PA Faculty Harden Resolve and Move Closer to Strike

BY KEVIN MAHONEY

In the morning session of APSCUF’s Legislative Assembly meeting, faculty delegates received the unvarnished news about the state of negotiations from the union’s chief negotiator Stuart Davidson. Davidson emphasized that PASSHE’s behavior at the bargaining table indicates that they are not really serious about reaching an agreement.

“Do you remember the tapes of [Chancellor Frank Brogan] at the Senate Budget Committee? Do you remember when he sat quietly by when members of the legislature trashed our membership, trashed university professors?, Davidson asked the assembly? “He sat quietly by. The one thing he said was that it’s time to dismantle the collective bargaining agreement. He told you what he was going to do.”

On Friday, APSCUF president Ken Mash, announced that the union will go on strike on October 19th, if a fair settlement is not reached. “The State System has asked for tens of millions more in concessions from faculty than they have from anyone else,” Mash said.

Faculty offered a major healthcare concession, but the State System did not change their offer. We sat with them for days, and they gave us a proposal that purposely went backward. They are intent on hurting educational quality, rewarding themselves while simultaneously cutting the salaries of our lowest-paid members by 20 percent, and balancing their books off the backs of their students and our faculty. We will not be a party to it. Period.
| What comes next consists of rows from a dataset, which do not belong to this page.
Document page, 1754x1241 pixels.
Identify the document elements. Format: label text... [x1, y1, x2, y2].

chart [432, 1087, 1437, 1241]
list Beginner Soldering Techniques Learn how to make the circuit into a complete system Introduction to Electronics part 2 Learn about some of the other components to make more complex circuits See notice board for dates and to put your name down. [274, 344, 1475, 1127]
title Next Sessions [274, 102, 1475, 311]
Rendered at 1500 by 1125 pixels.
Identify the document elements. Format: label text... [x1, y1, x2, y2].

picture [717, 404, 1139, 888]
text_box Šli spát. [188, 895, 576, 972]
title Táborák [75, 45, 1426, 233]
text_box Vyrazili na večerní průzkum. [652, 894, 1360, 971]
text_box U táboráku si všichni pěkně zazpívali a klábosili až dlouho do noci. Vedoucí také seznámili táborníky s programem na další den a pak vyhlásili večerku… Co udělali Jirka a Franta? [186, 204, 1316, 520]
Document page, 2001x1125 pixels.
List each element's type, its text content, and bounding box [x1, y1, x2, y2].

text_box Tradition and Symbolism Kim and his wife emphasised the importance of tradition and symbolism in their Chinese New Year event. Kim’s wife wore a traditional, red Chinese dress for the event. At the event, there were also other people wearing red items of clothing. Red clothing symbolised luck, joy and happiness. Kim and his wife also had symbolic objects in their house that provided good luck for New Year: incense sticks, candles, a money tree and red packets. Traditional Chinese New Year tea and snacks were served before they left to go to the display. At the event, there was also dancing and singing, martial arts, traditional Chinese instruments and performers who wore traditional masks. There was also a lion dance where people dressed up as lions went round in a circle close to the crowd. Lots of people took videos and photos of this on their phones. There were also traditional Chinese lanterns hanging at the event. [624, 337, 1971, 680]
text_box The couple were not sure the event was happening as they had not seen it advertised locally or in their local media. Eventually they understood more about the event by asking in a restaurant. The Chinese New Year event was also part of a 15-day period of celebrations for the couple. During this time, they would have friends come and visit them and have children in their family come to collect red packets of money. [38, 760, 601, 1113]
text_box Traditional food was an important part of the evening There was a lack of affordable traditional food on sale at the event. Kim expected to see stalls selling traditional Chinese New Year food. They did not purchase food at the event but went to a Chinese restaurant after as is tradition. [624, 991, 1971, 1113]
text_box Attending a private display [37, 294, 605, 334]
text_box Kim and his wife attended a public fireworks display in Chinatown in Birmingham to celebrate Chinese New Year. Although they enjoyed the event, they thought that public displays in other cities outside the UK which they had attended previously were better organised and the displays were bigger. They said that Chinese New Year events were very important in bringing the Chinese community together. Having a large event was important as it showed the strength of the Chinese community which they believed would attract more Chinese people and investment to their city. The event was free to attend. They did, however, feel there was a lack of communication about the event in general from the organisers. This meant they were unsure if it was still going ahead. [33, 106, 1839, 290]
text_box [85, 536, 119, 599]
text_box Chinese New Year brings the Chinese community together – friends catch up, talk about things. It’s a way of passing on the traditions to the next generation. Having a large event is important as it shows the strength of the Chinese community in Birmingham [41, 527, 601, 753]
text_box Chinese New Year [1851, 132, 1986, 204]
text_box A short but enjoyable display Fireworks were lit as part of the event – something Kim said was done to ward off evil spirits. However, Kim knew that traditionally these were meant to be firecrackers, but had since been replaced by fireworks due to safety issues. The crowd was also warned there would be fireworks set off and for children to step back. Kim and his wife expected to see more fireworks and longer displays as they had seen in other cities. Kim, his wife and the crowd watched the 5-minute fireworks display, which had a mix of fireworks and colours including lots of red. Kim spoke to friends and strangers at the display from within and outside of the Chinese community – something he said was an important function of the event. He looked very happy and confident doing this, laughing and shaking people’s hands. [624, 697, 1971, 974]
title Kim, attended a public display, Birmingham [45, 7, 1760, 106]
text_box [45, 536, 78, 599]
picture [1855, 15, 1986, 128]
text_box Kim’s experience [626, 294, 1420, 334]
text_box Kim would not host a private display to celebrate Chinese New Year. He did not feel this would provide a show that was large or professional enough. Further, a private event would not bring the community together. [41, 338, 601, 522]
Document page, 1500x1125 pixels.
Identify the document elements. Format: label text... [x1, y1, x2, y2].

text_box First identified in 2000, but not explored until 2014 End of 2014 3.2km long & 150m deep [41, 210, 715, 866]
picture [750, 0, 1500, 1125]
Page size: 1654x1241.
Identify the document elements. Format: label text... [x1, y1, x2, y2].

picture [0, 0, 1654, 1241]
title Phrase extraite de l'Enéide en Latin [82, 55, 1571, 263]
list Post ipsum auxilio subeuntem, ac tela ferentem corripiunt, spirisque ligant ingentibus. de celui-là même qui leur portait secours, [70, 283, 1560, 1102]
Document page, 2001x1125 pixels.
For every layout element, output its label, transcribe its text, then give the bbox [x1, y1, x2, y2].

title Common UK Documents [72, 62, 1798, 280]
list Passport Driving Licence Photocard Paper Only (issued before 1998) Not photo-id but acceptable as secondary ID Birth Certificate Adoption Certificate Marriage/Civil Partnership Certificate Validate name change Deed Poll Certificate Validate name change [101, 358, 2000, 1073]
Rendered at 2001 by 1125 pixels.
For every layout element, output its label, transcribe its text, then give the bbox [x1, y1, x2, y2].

You can watch the entire announcement here:
https://www.facebook.com/plugins/video.php?href=https%3A%2F%2Fwww.facebook.com%2FAPSCUF%2Fvideos%2F1282826658414433%2F&show_text=0&width=400

Davidson’s address to the assembly marked the close of APSCUF’s two day assembly and the beginning of a two-day strike workshop – what members are calling “Strike School.” The two-day workshop will further prepare members on the nut-and-bolts of striking.

APSCUF also rolled out an online petition to put pressure on PASSHE to negotiation a fair contract.

You can add your name to the petition HERE.

“We will do everything we can to make a strike unnecessary,” Davidson said. “But if the facts on the ground don’t change, then you will have to decide whether your futures and the future of the State System of Higher Education – that you build, that you make valuable, that you operate is worth saving.”